• **Your assignment**
Copy out, from the data below, each line in which the word "action" occurs.

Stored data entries
—————
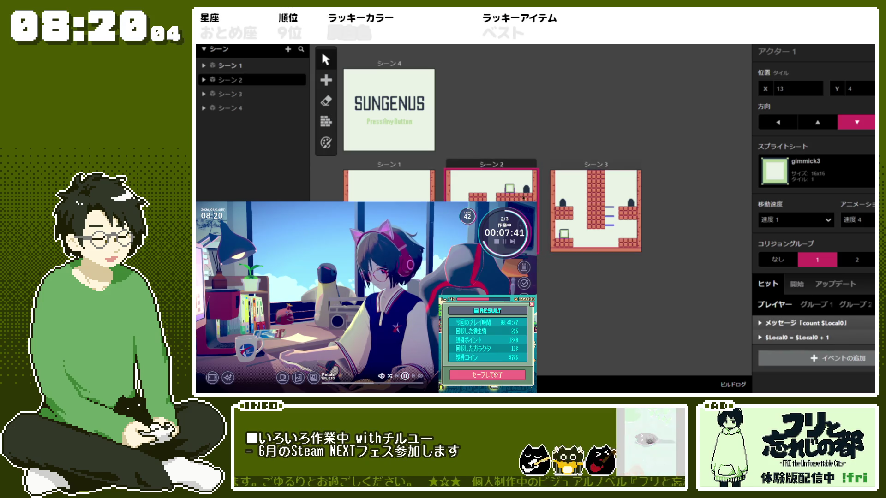
{"action": "left_click", "coordinate": [565, 240]}
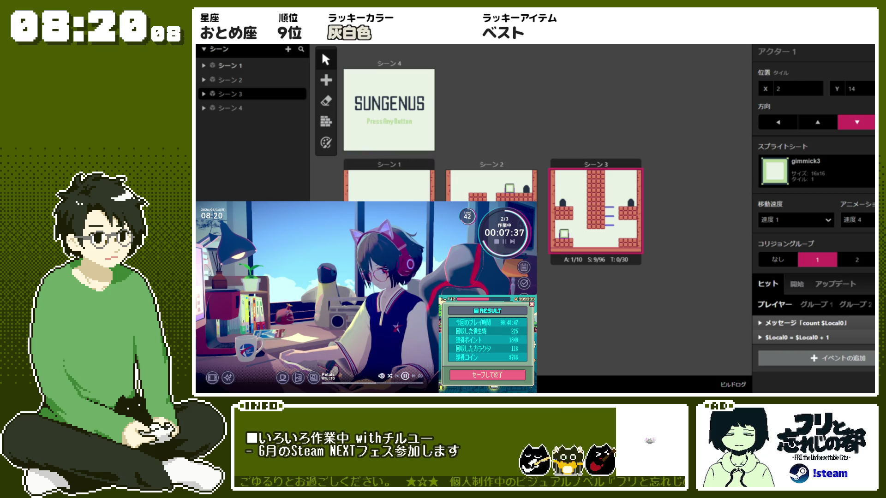
{"action": "left_click", "coordinate": [397, 162]}
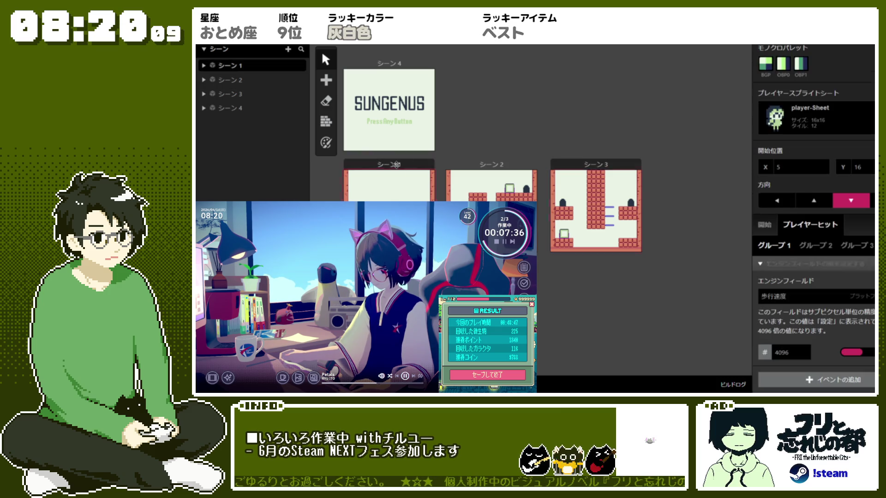
- Keep player-Sheet as Scene 1's player sprite and set its background to bg1
{"action": "left_click", "coordinate": [795, 123]}
{"action": "left_click", "coordinate": [794, 123]}
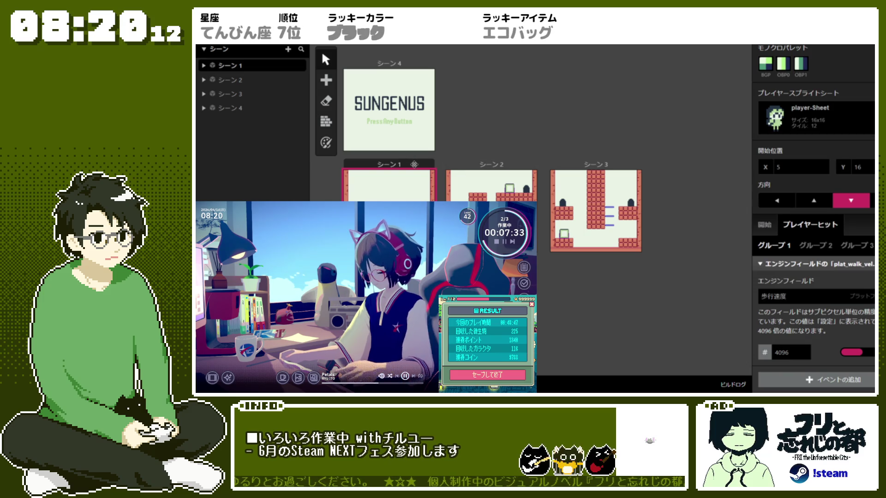
{"action": "scroll", "coordinate": [817, 184], "scroll_direction": "up", "scroll_amount": 5}
{"action": "left_click", "coordinate": [817, 139]}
—————
• **Output for this exercise**
{"action": "left_click", "coordinate": [565, 240]}
{"action": "left_click", "coordinate": [397, 162]}
{"action": "left_click", "coordinate": [795, 123]}
{"action": "left_click", "coordinate": [794, 123]}
{"action": "scroll", "coordinate": [817, 184], "scroll_direction": "up", "scroll_amount": 5}
{"action": "left_click", "coordinate": [817, 139]}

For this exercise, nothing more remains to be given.